381.991 Andrew John Anderson Pediatric Rare Disease Grant Program.—
(1)(a) There is created within the Department of Health the Andrew John Anderson Pediatric Rare Disease Grant Program. The purpose of the program is to advance the progress of research and cures for pediatric rare diseases by awarding grants through a competitive, peer-reviewed process.
(b) Subject to an annual appropriation by the Legislature, the program shall award grants for scientific and clinical research to further the search for new diagnostics, treatments, and cures for pediatric rare diseases.
(2)(a) Applications for grants for pediatric rare disease research may be submitted by any university or established research institute in the state. All qualified investigators in the state, regardless of institutional affiliation, shall have equal access and opportunity to compete for the research funding. Preference may be given to grant proposals that foster collaboration among institutions, researchers, and community practitioners, as such proposals support the advancement of treatments and cures of pediatric rare diseases through basic or applied research. Grants shall be awarded by the department, after consultation with the Rare Disease Advisory Council, pursuant to s. 381.99, on the basis of scientific merit, as determined by the competitive, peer-reviewed process to ensure objectivity, consistency, and high quality. The following types of applications may be considered for funding:
1. Investigator-initiated research grants.
2. Institutional research grants.
3. Collaborative research grants, including those that advance the finding of treatment and cures through basic or applied research.

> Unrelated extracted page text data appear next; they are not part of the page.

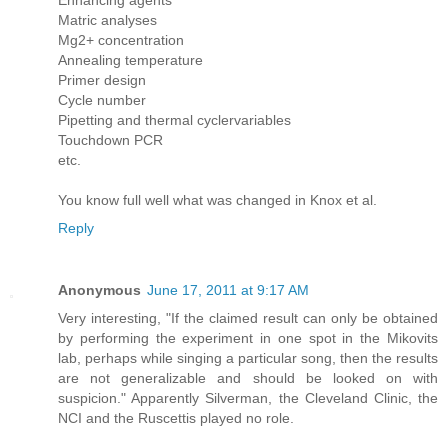
Enhancing agents
Matric analyses
Mg2+ concentration
Annealing temperature
Primer design
Cycle number
Pipetting and thermal cyclervariables
Touchdown PCR
etc.
You know full well what was changed in Knox et al.
Reply
Anonymous
June 17, 2011 at 9:17 AM
Very interesting, "If the claimed result can only be obtained
by performing the experiment in one spot in the Mikovits
lab, perhaps while singing a particular song, then the results
are not generalizable and should be looked on with
suspicion." Apparently Silverman, the Cleveland Clinic, the
NCI and the Ruscettis played no role.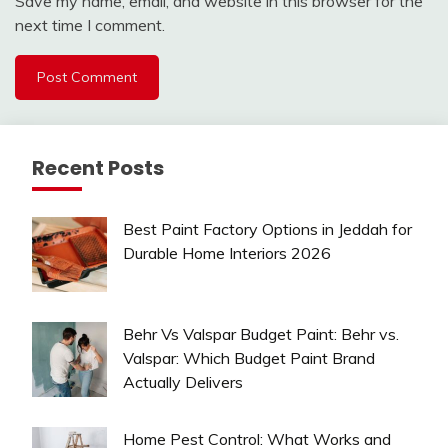
Save my name, email, and website in this browser for the
next time I comment.
Recent Posts
Best Paint Factory Options in Jeddah for
Durable Home Interiors 2026
Behr Vs Valspar Budget Paint: Behr vs.
Valspar: Which Budget Paint Brand
Actually Delivers
Home Pest Control: What Works and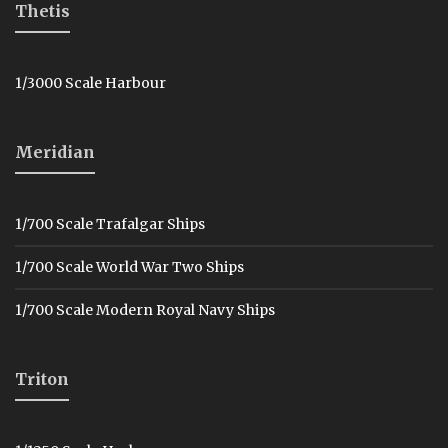
Thetis
1/3000 Scale Harbour
Meridian
1/700 Scale Trafalgar Ships
1/700 Scale World War Two Ships
1/700 Scale Modern Royal Navy Ships
Triton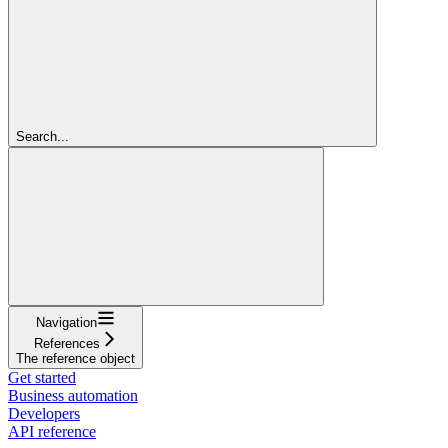
Search...
Navigation
References
The reference object
Get started
Business automation
Developers
API reference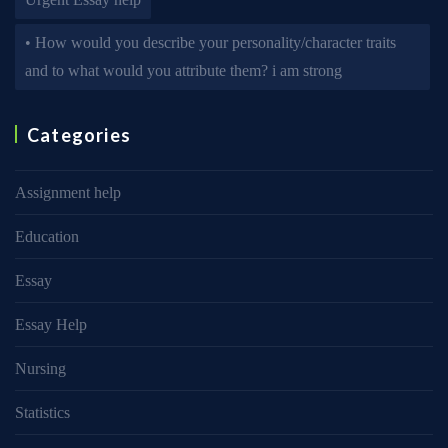
• How would you describe your personality/character traits
and to what would you attribute them? i am strong
Categories
Assignment help
Education
Essay
Essay Help
Nursing
Statistics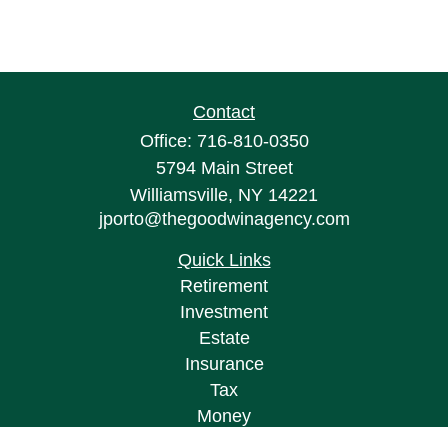
Contact
Office:
716-810-0350
5794 Main Street
Williamsville,
NY
14221
jporto@thegoodwinagency.com
Quick Links
Retirement
Investment
Estate
Insurance
Tax
Money
Lifestyle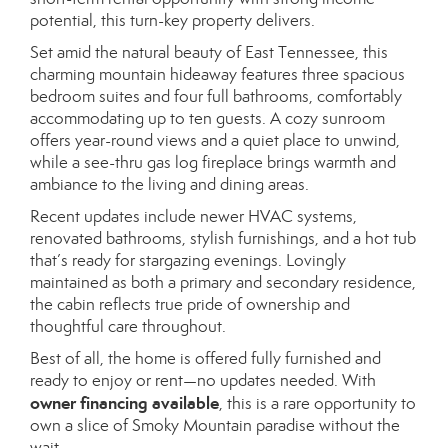
potential, this turn-key property delivers.
Set amid the natural beauty of East Tennessee, this
charming mountain hideaway features three spacious
bedroom suites and four full bathrooms, comfortably
accommodating up to ten guests. A cozy sunroom
offers year-round views and a quiet place to unwind,
while a see-thru gas log fireplace brings warmth and
ambiance to the living and dining areas.
Recent updates include newer HVAC systems,
renovated bathrooms, stylish furnishings, and a hot tub
that’s ready for stargazing evenings. Lovingly
maintained as both a primary and secondary residence,
the cabin reflects true pride of ownership and
thoughtful care throughout.
Best of all, the home is offered fully furnished and
ready to enjoy or rent—no updates needed. With
owner financing available
, this is a rare opportunity to
own a slice of Smoky Mountain paradise without the
wait.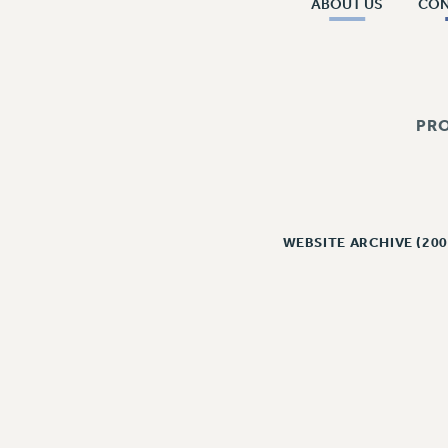
ABOUT US
CO
PR
WEBSITE ARCHIVE (200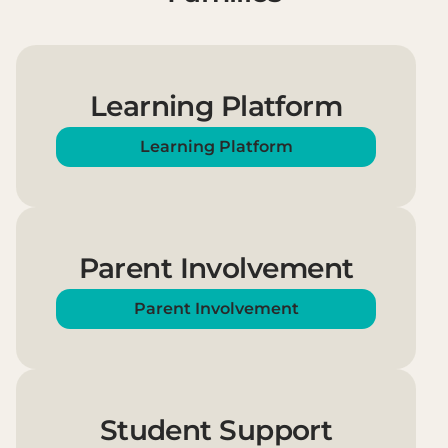
Learning Platform
Learning Platform
Parent Involvement
Parent Involvement
Student Support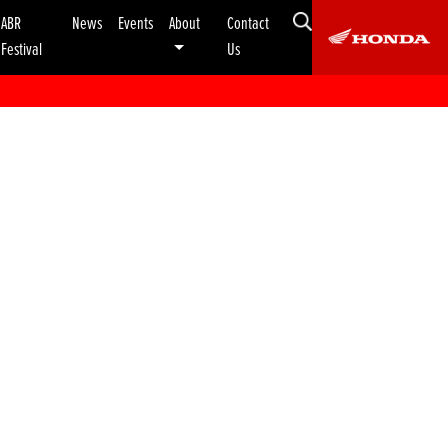
ABR
News
Events
About
Contact
Festival
Us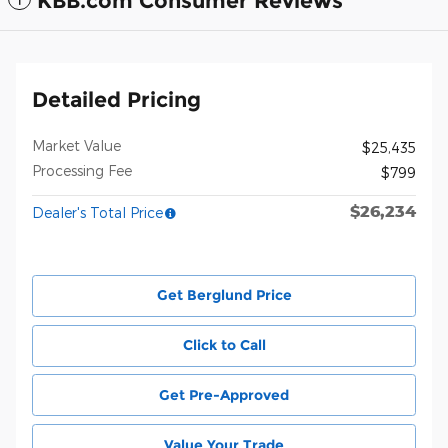
KBB.com Consumer Reviews
Detailed Pricing
Market Value
$25,435
Processing Fee
$799
$26,234
Dealer's Total Price
Get Berglund Price
Click to Call
Get Pre-Approved
Value Your Trade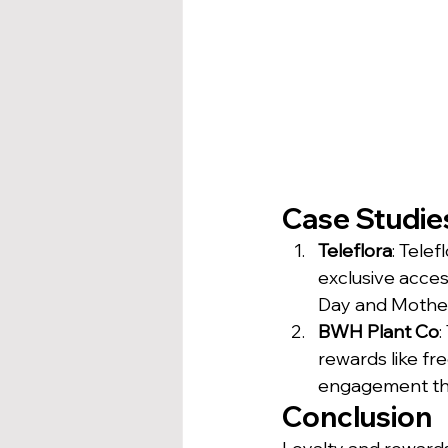
Case Studies
Teleflora
: Tele
exclusive acces
Day and Mother
BWH Plant Co
:
rewards like fr
engagement thr
Conclusion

(b) To ensure appropriate and fair evaluation of grant applications based on scientific merit, the department shall appoint peer review panels of independent, scientifically qualified individuals to review the scientific merit of each proposal and establish its priority score. The priority scores shall be forwarded to the council and must be considered in determining which proposals shall be recommended for funding.
(c) The council and the peer review panels shall establish and follow rigorous guidelines for ethical conduct and adhere to a strict policy with regard to conflicts of interest. A member of the council or panel may not participate in any discussion or decision of the council or panel with respect to a research proposal by any firm, entity, or agency that the member is associated with as a member of the governing body or as an employee or with which the member has entered into a contractual arrangement.
(d) Notwithstanding s. 216.301 and pursuant to s. 216.351, the balance of any appropriation from the General Revenue Fund for the Andrew John Anderson Pediatric Rare Disease Grant Program that is not disbursed but that is obligated pursuant to contract or committed to be expended by June 30 of the fiscal year in which the funds are appropriated may be carried forward for up to 5 years after the effective date of the original appropriation.